Rule-based machine vision has reached its limits in many automation applications. A few of the constraints include changing backgrounds, variable surfaces and objects. Artificial intelligence with machine learning, specifically deep learning, is being used more and more, enabling the reliable implementation of highly complex imaging tasks such as scale and rotation invariant object detection and classification as well as the detection of deviations and surface defects during manufacture.

Our training will introduce you to the benefits and challenges of conventional machine learning and deep learning, the fundamental differences between the approaches and the possibilities offered by STEMMER IMAGING’s Common Vision Blox (CVB). You will find out about the limits of conventional imaging and experience the fast, intuitive and easy-to-use CVB Polimago tool in real-life application examples.

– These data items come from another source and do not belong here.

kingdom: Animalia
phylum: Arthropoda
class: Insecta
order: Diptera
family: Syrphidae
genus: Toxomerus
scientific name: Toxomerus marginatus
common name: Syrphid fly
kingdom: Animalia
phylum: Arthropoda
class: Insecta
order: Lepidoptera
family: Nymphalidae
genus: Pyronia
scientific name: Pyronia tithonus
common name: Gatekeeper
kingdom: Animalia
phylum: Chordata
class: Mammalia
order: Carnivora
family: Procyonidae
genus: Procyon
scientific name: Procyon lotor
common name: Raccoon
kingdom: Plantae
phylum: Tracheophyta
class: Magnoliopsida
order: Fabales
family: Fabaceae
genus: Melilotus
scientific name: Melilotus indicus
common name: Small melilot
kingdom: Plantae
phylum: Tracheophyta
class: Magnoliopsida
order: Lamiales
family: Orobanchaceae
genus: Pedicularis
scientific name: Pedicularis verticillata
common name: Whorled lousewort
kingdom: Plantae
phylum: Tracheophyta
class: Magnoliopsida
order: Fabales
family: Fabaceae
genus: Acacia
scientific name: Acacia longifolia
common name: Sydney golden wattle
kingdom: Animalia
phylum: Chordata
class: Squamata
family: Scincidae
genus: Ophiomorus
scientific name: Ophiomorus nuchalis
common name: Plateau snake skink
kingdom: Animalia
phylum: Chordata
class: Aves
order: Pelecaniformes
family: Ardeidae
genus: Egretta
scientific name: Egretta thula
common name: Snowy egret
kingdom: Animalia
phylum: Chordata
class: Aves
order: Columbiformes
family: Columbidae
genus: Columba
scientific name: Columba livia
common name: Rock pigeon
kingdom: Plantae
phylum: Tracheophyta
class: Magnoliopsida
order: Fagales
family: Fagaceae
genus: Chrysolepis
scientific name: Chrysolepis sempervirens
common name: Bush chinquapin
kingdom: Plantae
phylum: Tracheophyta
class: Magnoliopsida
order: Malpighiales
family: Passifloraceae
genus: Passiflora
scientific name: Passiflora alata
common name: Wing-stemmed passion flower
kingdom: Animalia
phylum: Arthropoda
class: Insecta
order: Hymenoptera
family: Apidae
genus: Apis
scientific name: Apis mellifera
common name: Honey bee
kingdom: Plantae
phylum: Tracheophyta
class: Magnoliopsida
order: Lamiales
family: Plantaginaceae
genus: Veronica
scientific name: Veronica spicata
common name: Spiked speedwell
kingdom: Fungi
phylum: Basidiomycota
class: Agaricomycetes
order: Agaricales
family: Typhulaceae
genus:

By the end of the course, you will be familiar with the entire machine learning process from the image acquisition to the planning and developing of training sets and the creation, training and evaluation of classifiers. Bring your application samples and images; we’d be happy to provide you with an initial evaluation.

Target audience

  • People new to the machine vision and artificial intelligence domain
  • Users with specific tasks and the question if these can be solved with machine learning

Pre-conditions

  • Basic machine vision knowledge recommended
  • No prior machine learning knowledge required
  • No programming knowledge required

Content

Theory

  • Applying conventional rule-based machine vision; the need for machine learning
  • When to choose conventional machine vision over machine learning
  • Machine learning overview – theoretical basics and technical terms
  • Differentiation deep learning – machine learning
  • Theoretical approach: Convolutional Neural Networks (CNN)
  • Theoretical approach: CVB Polimago
  • A brief introduction to other CVB machine learning tools

Application examples/success stories on CVB machine learning tools Practical hands-on training

  • CVB Teach Bench Application
    • Image pre-processing and optimisation
  • CVB Polimago
    • Creating training sets for Search/Classification
    • Creating and evaluating classifiers
    • Using created classifiers beyond the CVB Teach Bench application
    • Application examples; evaluating classifiers

Outlook: Future CVB developments for machine learning

Optional: Individual application examples based on images provided by customers

Duration

1 day

Participation fee

This training course is free of charge!